§ **What you should do**
Print the records below exactly. Omit every picture.

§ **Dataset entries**
══════════

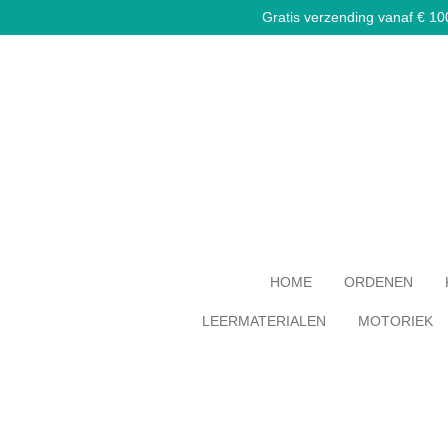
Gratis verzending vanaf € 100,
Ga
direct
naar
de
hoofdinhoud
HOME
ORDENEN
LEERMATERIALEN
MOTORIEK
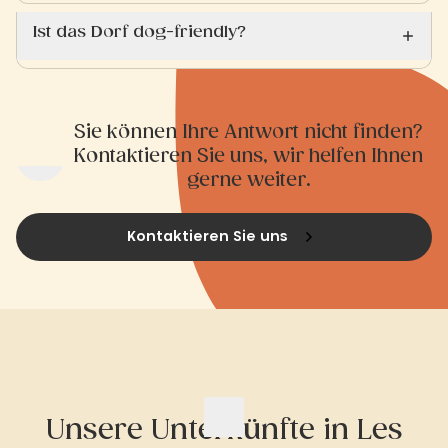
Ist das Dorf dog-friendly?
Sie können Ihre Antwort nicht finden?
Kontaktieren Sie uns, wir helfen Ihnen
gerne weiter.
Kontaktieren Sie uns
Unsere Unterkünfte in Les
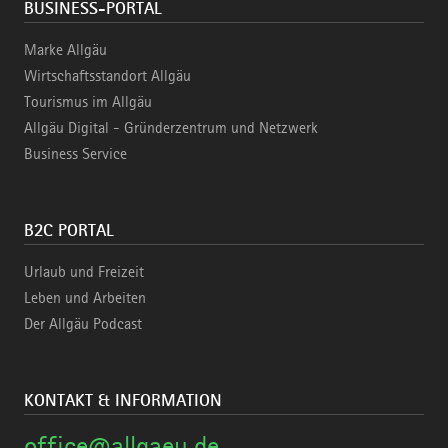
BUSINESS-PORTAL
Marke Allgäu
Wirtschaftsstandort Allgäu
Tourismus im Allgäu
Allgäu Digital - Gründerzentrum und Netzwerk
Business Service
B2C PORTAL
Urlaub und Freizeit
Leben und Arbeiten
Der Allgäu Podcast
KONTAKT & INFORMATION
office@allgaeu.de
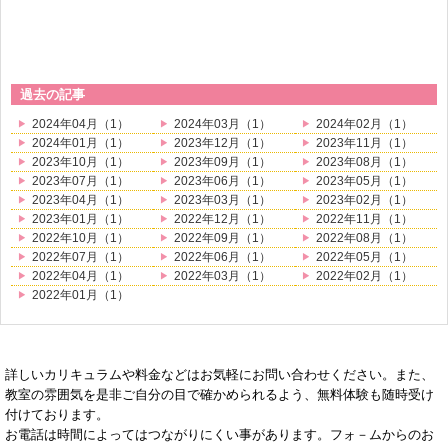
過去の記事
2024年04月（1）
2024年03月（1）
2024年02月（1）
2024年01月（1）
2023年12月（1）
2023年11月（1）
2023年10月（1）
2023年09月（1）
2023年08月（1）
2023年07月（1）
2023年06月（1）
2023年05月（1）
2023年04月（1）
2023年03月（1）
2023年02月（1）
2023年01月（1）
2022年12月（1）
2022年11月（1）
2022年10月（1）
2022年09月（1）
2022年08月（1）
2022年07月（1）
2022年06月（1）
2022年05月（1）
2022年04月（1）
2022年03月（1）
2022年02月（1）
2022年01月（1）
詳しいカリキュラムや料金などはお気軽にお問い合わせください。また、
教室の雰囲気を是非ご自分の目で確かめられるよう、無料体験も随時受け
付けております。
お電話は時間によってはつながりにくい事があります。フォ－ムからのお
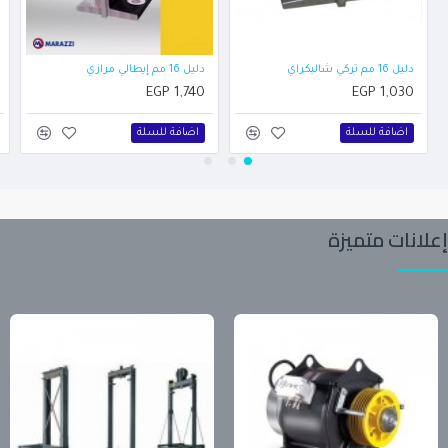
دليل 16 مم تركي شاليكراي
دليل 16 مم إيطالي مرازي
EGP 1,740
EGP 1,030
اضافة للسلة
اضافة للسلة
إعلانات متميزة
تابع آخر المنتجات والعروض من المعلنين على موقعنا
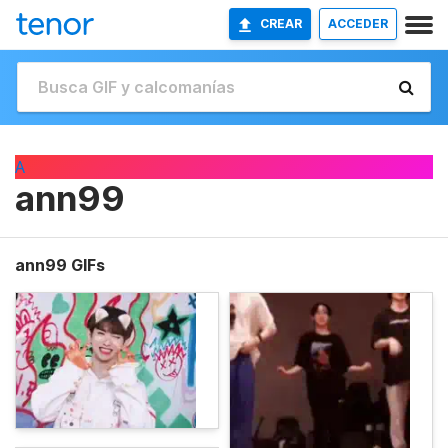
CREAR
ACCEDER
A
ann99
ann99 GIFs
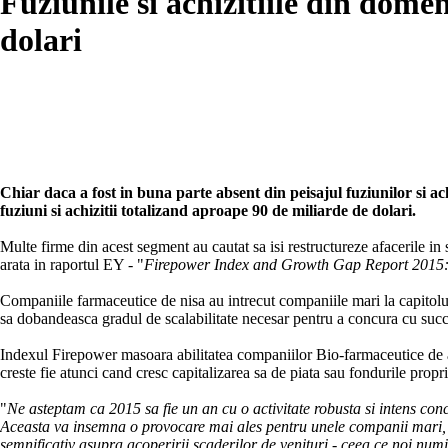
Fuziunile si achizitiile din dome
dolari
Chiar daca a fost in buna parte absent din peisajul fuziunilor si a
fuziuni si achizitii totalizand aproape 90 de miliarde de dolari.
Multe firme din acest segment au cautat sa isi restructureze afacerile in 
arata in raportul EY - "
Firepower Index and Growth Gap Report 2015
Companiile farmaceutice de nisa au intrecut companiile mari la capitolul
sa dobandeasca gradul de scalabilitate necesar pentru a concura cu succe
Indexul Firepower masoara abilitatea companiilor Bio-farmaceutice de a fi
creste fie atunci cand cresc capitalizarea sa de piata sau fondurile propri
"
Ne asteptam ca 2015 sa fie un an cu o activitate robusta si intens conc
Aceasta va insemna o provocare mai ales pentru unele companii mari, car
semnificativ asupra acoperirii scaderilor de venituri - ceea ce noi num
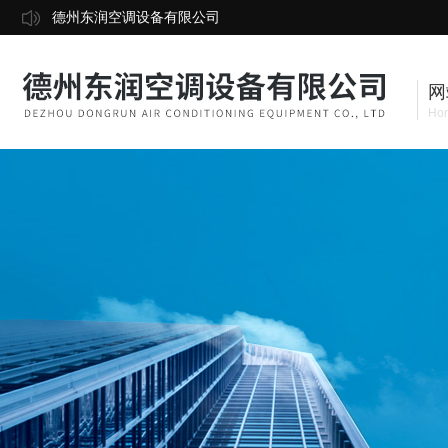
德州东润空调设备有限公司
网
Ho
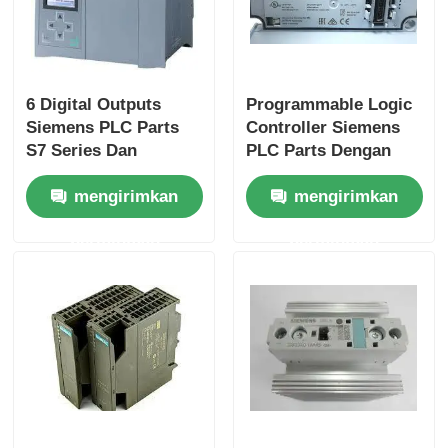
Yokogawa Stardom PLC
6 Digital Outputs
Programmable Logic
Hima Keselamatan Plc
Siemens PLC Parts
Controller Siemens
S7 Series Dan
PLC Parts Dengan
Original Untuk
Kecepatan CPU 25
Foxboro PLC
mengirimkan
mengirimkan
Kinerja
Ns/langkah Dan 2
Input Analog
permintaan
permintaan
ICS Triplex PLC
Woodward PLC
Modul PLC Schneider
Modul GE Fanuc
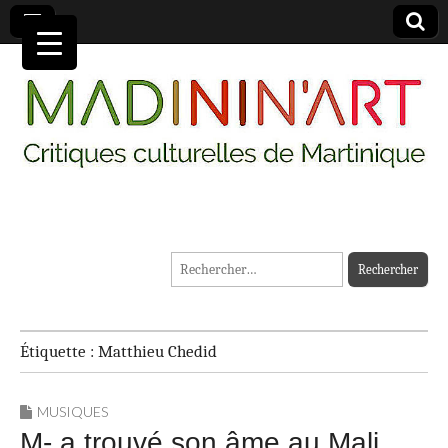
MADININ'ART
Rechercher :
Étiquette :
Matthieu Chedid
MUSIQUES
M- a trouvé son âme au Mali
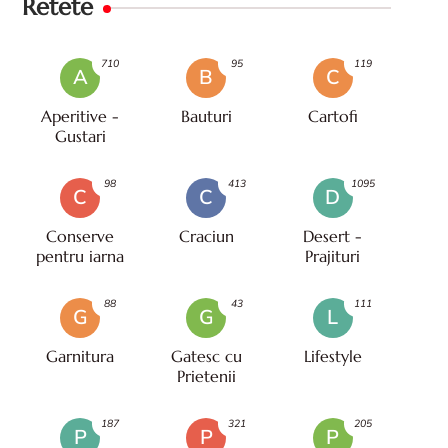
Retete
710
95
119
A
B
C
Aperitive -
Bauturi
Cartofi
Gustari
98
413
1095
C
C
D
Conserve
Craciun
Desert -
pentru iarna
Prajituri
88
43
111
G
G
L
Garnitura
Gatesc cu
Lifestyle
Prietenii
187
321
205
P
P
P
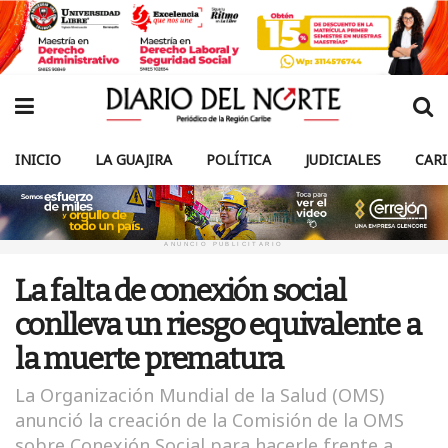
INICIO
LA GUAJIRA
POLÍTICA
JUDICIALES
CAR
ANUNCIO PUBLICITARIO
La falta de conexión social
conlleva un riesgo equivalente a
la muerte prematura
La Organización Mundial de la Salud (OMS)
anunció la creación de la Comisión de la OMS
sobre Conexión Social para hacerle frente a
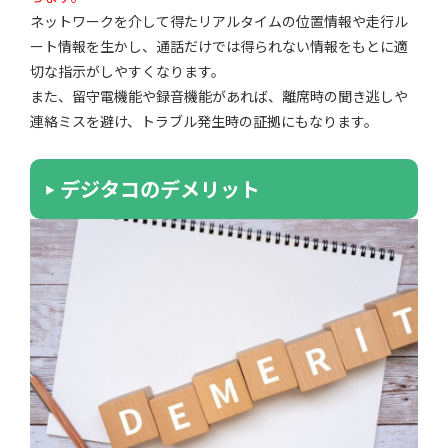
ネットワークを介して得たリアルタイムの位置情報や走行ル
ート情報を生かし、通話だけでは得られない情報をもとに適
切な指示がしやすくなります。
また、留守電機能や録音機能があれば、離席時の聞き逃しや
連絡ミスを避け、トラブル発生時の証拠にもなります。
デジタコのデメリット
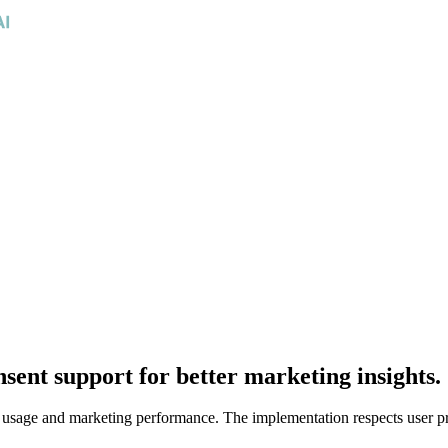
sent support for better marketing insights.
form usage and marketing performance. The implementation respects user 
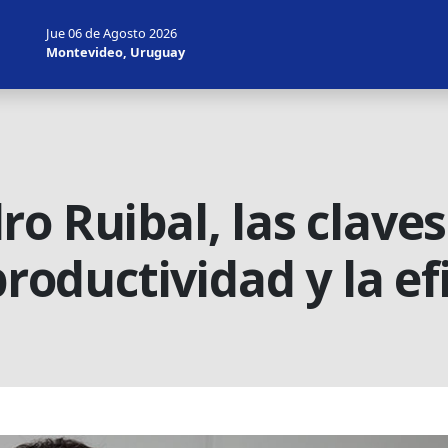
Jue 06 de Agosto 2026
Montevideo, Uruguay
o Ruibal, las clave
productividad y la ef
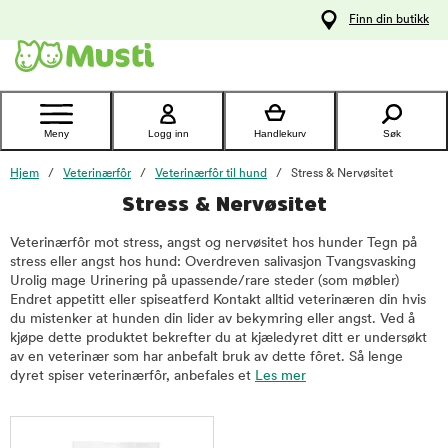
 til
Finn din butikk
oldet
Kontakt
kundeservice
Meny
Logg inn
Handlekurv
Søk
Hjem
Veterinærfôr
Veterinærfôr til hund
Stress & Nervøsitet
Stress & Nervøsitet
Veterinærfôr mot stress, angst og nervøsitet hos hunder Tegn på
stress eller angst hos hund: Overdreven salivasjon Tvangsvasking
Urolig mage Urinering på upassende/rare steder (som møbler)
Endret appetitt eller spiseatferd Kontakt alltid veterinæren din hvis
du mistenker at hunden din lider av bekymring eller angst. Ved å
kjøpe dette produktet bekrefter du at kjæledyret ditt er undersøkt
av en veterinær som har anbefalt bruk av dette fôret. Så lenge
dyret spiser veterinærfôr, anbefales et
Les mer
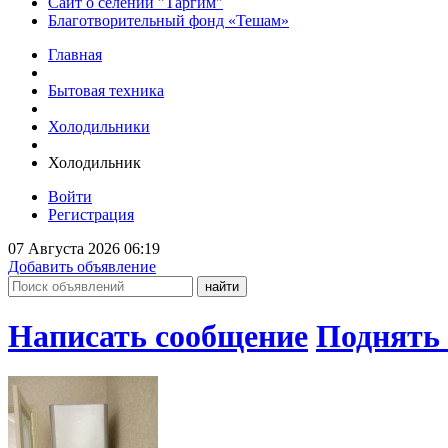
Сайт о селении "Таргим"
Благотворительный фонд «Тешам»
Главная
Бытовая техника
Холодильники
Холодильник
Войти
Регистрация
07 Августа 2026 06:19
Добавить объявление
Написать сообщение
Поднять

══════════

§ **Reply**
Gratis verzending vanaf € 100,
Ga
direct
naar
de
hoofdinhoud
HOME
ORDENEN
LEERMATERIALEN
MOTORIEK
Ist das Dorf dog-friendly?
Sie können Ihre Antwort nicht finden?
Kontaktieren Sie uns, wir helfen Ihnen
gerne weiter.
Kontaktieren Sie uns
Unsere Unterkünfte in Les
BUSINESS-PORTAL
Marke Allgäu
Wirtschaftsstandort Allgäu
Tourismus im Allgäu
Allgäu Digital - Gründerzentrum und Netzwerk
Business Service
B2C PORTAL
Urlaub und Freizeit
Leben und Arbeiten
Der Allgäu Podcast
KONTAKT & INFORMATION
office@allgaeu.de
過去の記事
2024年04月（1）
2024年03月（1）
2024年02月（1）
2024年01月（1）
2023年12月（1）
2023年11月（1）
2023年10月（1）
2023年09月（1）
2023年08月（1）
2023年07月（1）
2023年06月（1）
2023年05月（1）
2023年04月（1）
2023年03月（1）
2023年02月（1）
2023年01月（1）
2022年12月（1）
2022年11月（1）
2022年10月（1）
2022年09月（1）
2022年08月（1）
2022年07月（1）
2022年06月（1）
2022年05月（1）
2022年04月（1）
2022年03月（1）
2022年02月（1）
2022年01月（1）
詳しいカリキュラムや料金などはお気軽にお問い合わせください。また、
教室の雰囲気を是非ご自分の目で確かめられるよう、無料体験も随時受け
付けております。
お電話は時間によってはつながりにくい事があります。フォ－ムからのお
دليل 16 مم تركي شاليكراي
دليل 16 مم إيطالي مرازي
EGP 1,740
EGP 1,030
اضافة للسلة
اضافة للسلة
إعلانات متميزة
تابع آخر المنتجات والعروض من المعلنين على موقعنا
CREAR
ACCEDER
A
ann99
ann99 GIFs
Fuziunile si achizitiile din dome
dolari
Chiar daca a fost in buna parte absent din peisajul fuziunilor si a
fuziuni si achizitii totalizand aproape 90 de miliarde de dolari.
Multe firme din acest segment au cautat sa isi restructureze afacerile in 
arata in raportul EY - "
Firepower Index and Growth Gap Report 2015
Companiile farmaceutice de nisa au intrecut companiile mari la capitolul
sa dobandeasca gradul de scalabilitate necesar pentru a concura cu succe
Indexul Firepower masoara abilitatea companiilor Bio-farmaceutice de a fi
creste fie atunci cand cresc capitalizarea sa de piata sau fondurile propri
"
Ne asteptam ca 2015 sa fie un an cu o activitate robusta si intens conc
Aceasta va insemna o provocare mai ales pentru unele companii mari, car
semnificativ asupra acoperirii scaderilor de venituri - ceea ce noi num
德州东润空调设备有限公司
网
Ho
Yokogawa Stardom PLC
6 Digital Outputs
Programmable Logic
Hima Keselamatan Plc
Siemens PLC Parts
Controller Siemens
S7 Series Dan
PLC Parts Dengan
Original Untuk
Kecepatan CPU 25
Foxboro PLC
mengirimkan
mengirimkan
Kinerja
Ns/langkah Dan 2
Input Analog
permintaan
permintaan
ICS Triplex PLC
Woodward PLC
Modul PLC Schneider
Modul GE Fanuc
MADININ'ART
Rechercher :
Étiquette :
Matthieu Chedid
MUSIQUES
M- a trouvé son âme au Mali
Retete
710
95
119
A
B
C
Aperitive -
Bauturi
Cartofi
Gustari
98
413
1095
C
C
D
Conserve
Craciun
Desert -
pentru iarna
Prajituri
88
43
111
G
G
L
Garnitura
Gatesc cu
Lifestyle
Prietenii
187
321
205
P
P
P
INICIO
LA GUAJIRA
POLÍTICA
JUDICIALES
CAR
ANUNCIO PUBLICITARIO
La falta de conexión social
conlleva un riesgo equivalente a
la muerte prematura
La Organización Mundial de la Salud (OMS)
anunció la creación de la Comisión de la OMS
sobre Conexión Social para hacerle frente a
ネットワークを介して得たリアルタイムの位置情報や走行ル
ート情報を生かし、通話だけでは得られない情報をもとに適
切な指示がしやすくなります。
また、留守電機能や録音機能があれば、離席時の聞き逃しや
連絡ミスを避け、トラブル発生時の証拠にもなります。
デジタコのデメリット
sent support for better marketing insights.
form usage and marketing performance. The implementation respects user 
Jue 06 de Agosto 2026
Montevideo, Uruguay
o Ruibal, las clave
productividad y la ef
 til
Finn din butikk
oldet
Kontakt
kundeservice
Meny
Logg inn
Handlekurv
Søk
Hjem
Veterinærfôr
Veterinærfôr til hund
Stress & Nervøsitet
Stress & Nervøsitet
Veterinærfôr mot stress, angst og nervøsitet hos hunder Tegn på
stress eller angst hos hund: Overdreven salivasjon Tvangsvasking
Urolig mage Urinering på upassende/rare steder (som møbler)
Endret appetitt eller spiseatferd Kontakt alltid veterinæren din hvis
du mistenker at hunden din lider av bekymring eller angst. Ved å
kjøpe dette produktet bekrefter du at kjæledyret ditt er undersøkt
av en veterinær som har anbefalt bruk av dette fôret. Så lenge
dyret spiser veterinærfôr, anbefales et
Les mer
Сайт о селении "Таргим"
Благотворительный фонд «Тешам»
Главная
Бытовая техника
Холодильники
Холодильник
Войти
Регистрация
07 Августа 2026 06:19
Добавить объявление
Написать сообщение
Поднять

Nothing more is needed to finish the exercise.